**Task objective**:
Reproduce the rows below word for word, omitting the pictures.

**Information shown**:
=== Section Start ===
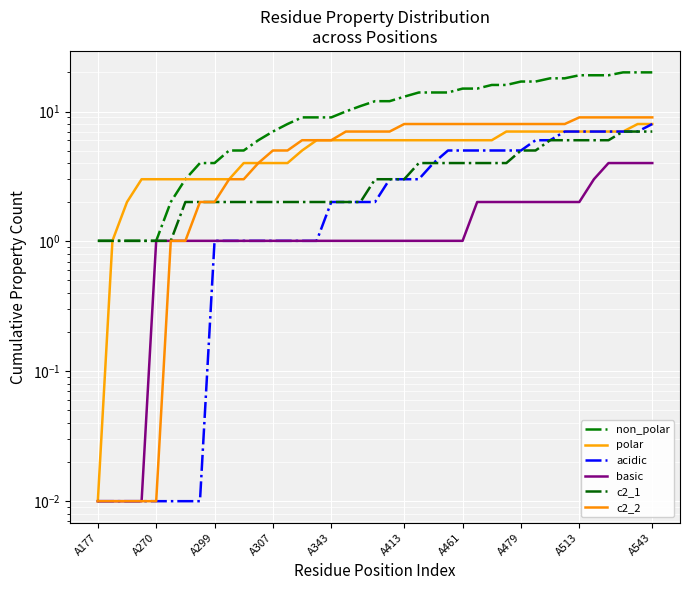

Reading left to right, extract all data points from this chart.

non_polar: 1.0	1.0	1.0	1.0	1.0	2.0	3.0	4.0	4.0	5.0	5.0	6.0	7.0	8.0	9.0	9.0	9.0	10.0	11.0	12.0	12.0	13.0	14.0	14.0	14.0	15.0	15.0	16.0	16.0	17.0	17.0	18.0	18.0	19.0	19.0	19.0	20.0	20.0	20.0
polar: 0.0	1.0	2.0	3.0	3.0	3.0	3.0	3.0	3.0	3.0	4.0	4.0	4.0	4.0	5.0	6.0	6.0	6.0	6.0	6.0	6.0	6.0	6.0	6.0	6.0	6.0	6.0	6.0	7.0	7.0	7.0	7.0	7.0	7.0	7.0	7.0	7.0	8.0	8.0
acidic: 0.0	0.0	0.0	0.0	0.0	0.0	0.0	0.0	1.0	1.0	1.0	1.0	1.0	1.0	1.0	1.0	2.0	2.0	2.0	2.0	3.0	3.0	3.0	4.0	5.0	5.0	5.0	5.0	5.0	5.0	6.0	6.0	7.0	7.0	7.0	7.0	7.0	7.0	8.0
basic: 0.0	0.0	0.0	0.0	1.0	1.0	1.0	1.0	1.0	1.0	1.0	1.0	1.0	1.0	1.0	1.0	1.0	1.0	1.0	1.0	1.0	1.0	1.0	1.0	1.0	1.0	2.0	2.0	2.0	2.0	2.0	2.0	2.0	2.0	3.0	4.0	4.0	4.0	4.0
c2_1: 1.0	1.0	1.0	1.0	1.0	1.0	2.0	2.0	2.0	2.0	2.0	2.0	2.0	2.0	2.0	2.0	2.0	2.0	2.0	3.0	3.0	3.0	4.0	4.0	4.0	4.0	4.0	4.0	4.0	5.0	5.0	6.0	6.0	6.0	6.0	6.0	7.0	7.0	7.0
c2_2: 0.0	0.0	0.0	0.0	0.0	1.0	1.0	2.0	2.0	3.0	3.0	4.0	5.0	5.0	6.0	6.0	6.0	7.0	7.0	7.0	7.0	8.0	8.0	8.0	8.0	8.0	8.0	8.0	8.0	8.0	8.0	8.0	8.0	9.0	9.0	9.0	9.0	9.0	9.0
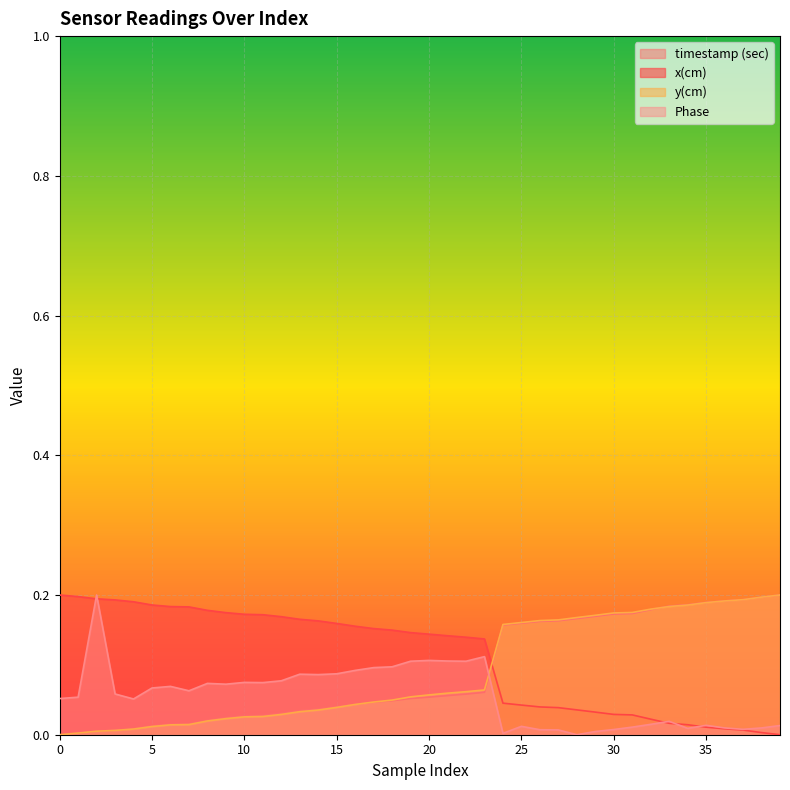

What is the total value across all series at 7?

0.3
=== Section End ===
**Task output**:
Reading left to right, extract all data points from this chart.

non_polar: 1.0	1.0	1.0	1.0	1.0	2.0	3.0	4.0	4.0	5.0	5.0	6.0	7.0	8.0	9.0	9.0	9.0	10.0	11.0	12.0	12.0	13.0	14.0	14.0	14.0	15.0	15.0	16.0	16.0	17.0	17.0	18.0	18.0	19.0	19.0	19.0	20.0	20.0	20.0
polar: 0.0	1.0	2.0	3.0	3.0	3.0	3.0	3.0	3.0	3.0	4.0	4.0	4.0	4.0	5.0	6.0	6.0	6.0	6.0	6.0	6.0	6.0	6.0	6.0	6.0	6.0	6.0	6.0	7.0	7.0	7.0	7.0	7.0	7.0	7.0	7.0	7.0	8.0	8.0
acidic: 0.0	0.0	0.0	0.0	0.0	0.0	0.0	0.0	1.0	1.0	1.0	1.0	1.0	1.0	1.0	1.0	2.0	2.0	2.0	2.0	3.0	3.0	3.0	4.0	5.0	5.0	5.0	5.0	5.0	5.0	6.0	6.0	7.0	7.0	7.0	7.0	7.0	7.0	8.0
basic: 0.0	0.0	0.0	0.0	1.0	1.0	1.0	1.0	1.0	1.0	1.0	1.0	1.0	1.0	1.0	1.0	1.0	1.0	1.0	1.0	1.0	1.0	1.0	1.0	1.0	1.0	2.0	2.0	2.0	2.0	2.0	2.0	2.0	2.0	3.0	4.0	4.0	4.0	4.0
c2_1: 1.0	1.0	1.0	1.0	1.0	1.0	2.0	2.0	2.0	2.0	2.0	2.0	2.0	2.0	2.0	2.0	2.0	2.0	2.0	3.0	3.0	3.0	4.0	4.0	4.0	4.0	4.0	4.0	4.0	5.0	5.0	6.0	6.0	6.0	6.0	6.0	7.0	7.0	7.0
c2_2: 0.0	0.0	0.0	0.0	0.0	1.0	1.0	2.0	2.0	3.0	3.0	4.0	5.0	5.0	6.0	6.0	6.0	7.0	7.0	7.0	7.0	8.0	8.0	8.0	8.0	8.0	8.0	8.0	8.0	8.0	8.0	8.0	8.0	9.0	9.0	9.0	9.0	9.0	9.0

What is the total value across all series at 7?

0.3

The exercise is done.